> [Material shown]:
=== Begin Enclosure ===
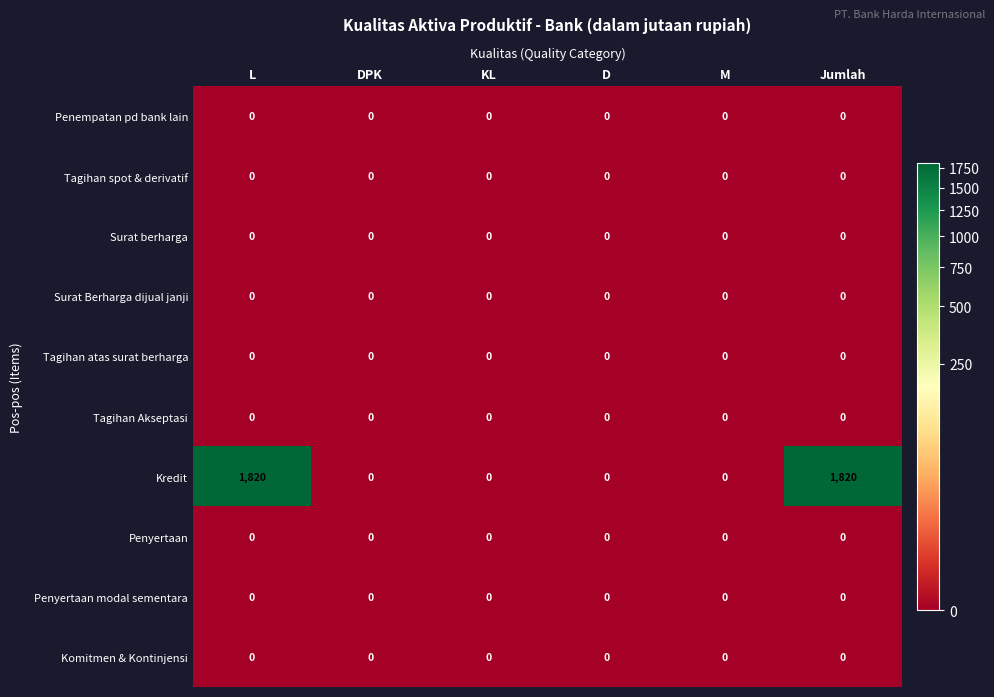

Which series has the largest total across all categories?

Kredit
=== End Enclosure ===
=== Begin Enclosure ===
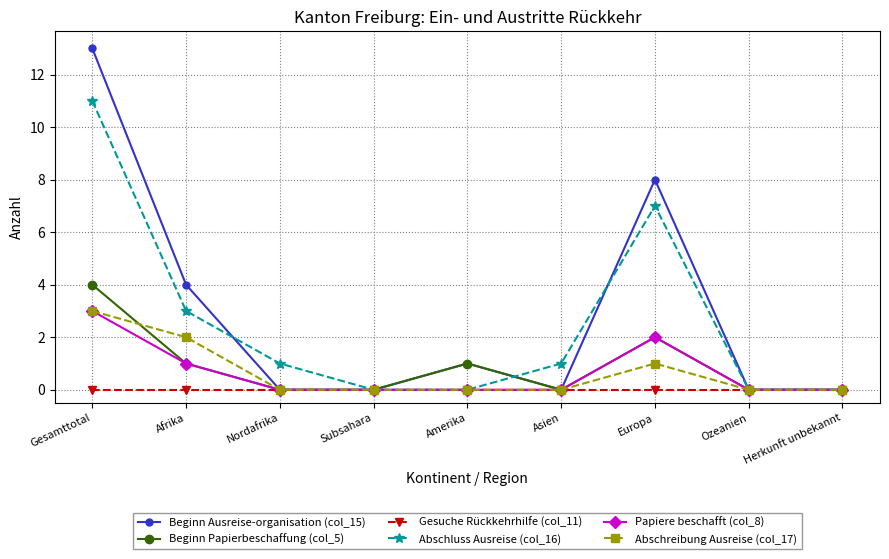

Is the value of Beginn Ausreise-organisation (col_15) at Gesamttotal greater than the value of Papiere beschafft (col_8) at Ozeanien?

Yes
=== End Enclosure ===
=== Begin Enclosure ===
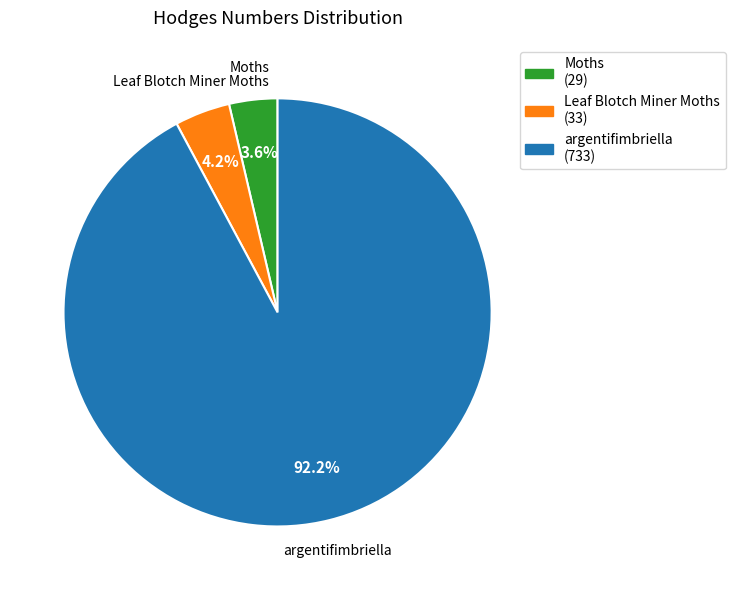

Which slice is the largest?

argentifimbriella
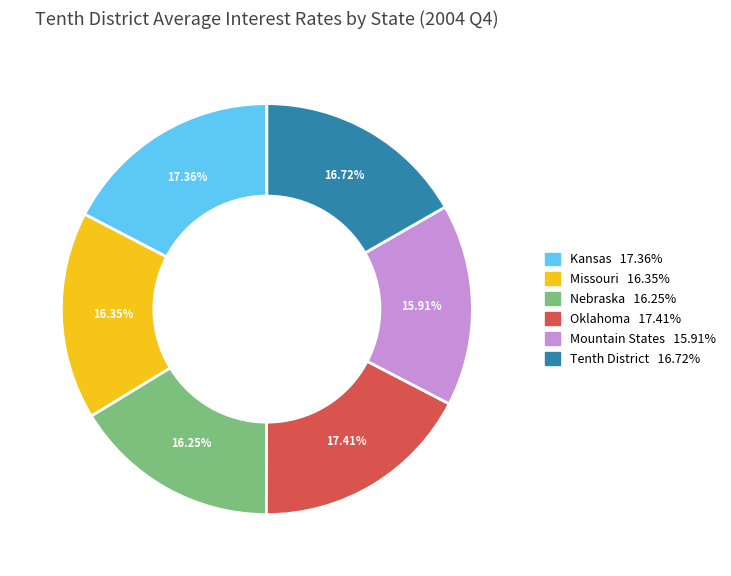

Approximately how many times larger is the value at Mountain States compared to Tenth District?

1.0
=== End Enclosure ===
> [What you have to do]: Count the lines in the records above that contain the string "Which", treating uppercase and lowercase as different. Reply with only the number.

> [Solution below]: 2